Зачем нас отец здесь держит?
Терпению срок истёк».
«Ах! Если отец случайно
коснётся меня порой –
огненный паводок крови
моё бередит нутро.
Когда на меня он смотрит –
я вся как сплошной ожог,
и в недрах саднящих сердце
ворочается ежом.
Как только явь ослабеет
в объятьях ночных теней,
в моих мечтах неуёмных
отец приходит ко мне.
Когда ж нетерпенье страсти
когтит тигрицы лютей,
его я увлечь рискнула б;
да праведник наш отец!»
«Ещё б!
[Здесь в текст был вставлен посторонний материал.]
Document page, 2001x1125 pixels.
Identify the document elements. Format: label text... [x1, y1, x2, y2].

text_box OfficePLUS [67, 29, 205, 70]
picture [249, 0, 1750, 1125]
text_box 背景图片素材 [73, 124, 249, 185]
Дочерей невинных
додумался ль кто когда
толпе самцов распалённых
на поруганье отдать!
Лишь чудо от мук и смерти
тогда избавило нас».
«А я бы всему Содому
с восторгом щас отдалась!»
«А знаешь, давай заставим
мерзавца радость нам дать.
его напоить безбожно
совсем не стоит труда.
А после…» И той же ночью
искры плясали в вине;
и вскоре затих на ложе
родитель в глубоком сне.
И в алчной мгле растворились
нагие фигуры две.
Лишь в бездне зрачков дегтярных
тлел фосфорический свет.
Под лаской пророс желаньем
в себя не пришедший Лот,
и жгучий источник счастья
вошёл в дочернюю плоть.
Прожив до щеглов друг другом,
с трудом расстались тела.
Ночью ж с опоенным Лотом
вторая дочь возлегла.
Скрывая тайну без тайны,
до каждой новой зари
выказывал Лот незнанье
того, что в хмелю творит.
И делали вид две дщери,
что верят ему вполне.
И ночи в пряжу услады
вплетали звенящий нерв.
Сливались встречные стрежни
в мерно шуршащей тиши,
и молот сердцебиенья
гулкие груди крушил.

Когда ж ощенило солнце
весну, раскалив лучи,
лона сестёр всколыхнули
грядущих жизней толчки.
А вскоре трескалось небо
по руслам слепящих вен;
и внуки, они же дети,
Лота явились на свет.
И были от них народы,
исчезшие в толще тьмы.
Но, может, живы потомки.
И, может быть, это мы.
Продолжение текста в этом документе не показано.